Times Live Blog: Where was the polio vaccine discovered?

by Claire Keeton (23 May 2010): Pittsburgh, the host city of the M2010 Microbicides conference this week, is also the city where Jonas Salk developed the polio vaccine.

At the opening ceremony tonight delegates watched a short excerpt of a film about the polio vaccine – a vaccine that has virtually eradicated the “dread disease” of the last century.

The title of the documentary, not yet released, was The Shot Felt Around the World.

The lessons for an HIV prevention conference were clear: working together to achieve the “impossible”, a committed effort by a team of scientists thinking outside of the box (daring to use a killed vaccine in the design) and working around the clock.

As important was the overwhelming support of the community including parents and teachers to stop polio – bringing 1.8 million children for shots of the experimental vaccine.

Dr Christopher Bates, director of the Office of HIV/AIDS Policy in the US President’s Office, picked up on the theme of “making the impossible possible”.

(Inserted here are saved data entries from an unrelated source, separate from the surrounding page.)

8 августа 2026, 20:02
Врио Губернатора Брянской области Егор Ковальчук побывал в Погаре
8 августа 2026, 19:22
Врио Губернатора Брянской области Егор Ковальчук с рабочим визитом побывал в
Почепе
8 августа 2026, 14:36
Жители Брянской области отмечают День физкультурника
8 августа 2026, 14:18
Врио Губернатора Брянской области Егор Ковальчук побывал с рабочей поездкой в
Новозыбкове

He indicated that the release of the national HIV strategy was one month away.

Dr Henry Gabelnick – a chemical engineer when he started his career – was honored with a lifetime award for his contribution towards microbicides research.

He spoke about what he had learned over the last 20 years, leading up to the latest generation of microbicides using ARVs.

Dr Gina Brown from the US Office of AIDS Research said that microbicide research had applications for many other fields.

For instance, research into how to objectively measure adherence will be relevant to other studies, she suggested.

M2010 co-chair Dr Ian Gowan emphasized the importance of building bridges between all stakeholders in the field – one of the themes of the conference that is being held in the city of bridges.

He also spoke about how gay men are once again at the forefront of the need for HIV prevention just as they were the face of HIV in the early days of the epidemic in the US, before the epidemic shifted to being predominantly heterosexual with most new infections in Africa.
Gowan said men having sex with men on the African continent needed to be a focus.

He urged everyone to stand up to the increasing groundswell of homophobia and human rights violations across the world.

As Sunday Times editor Ray Hartley says in The Wild Frontier today, the sentencing of two gay men in Malawi to 14 years of hard labor “represents a new low-water mark for tolerance on the African continent”.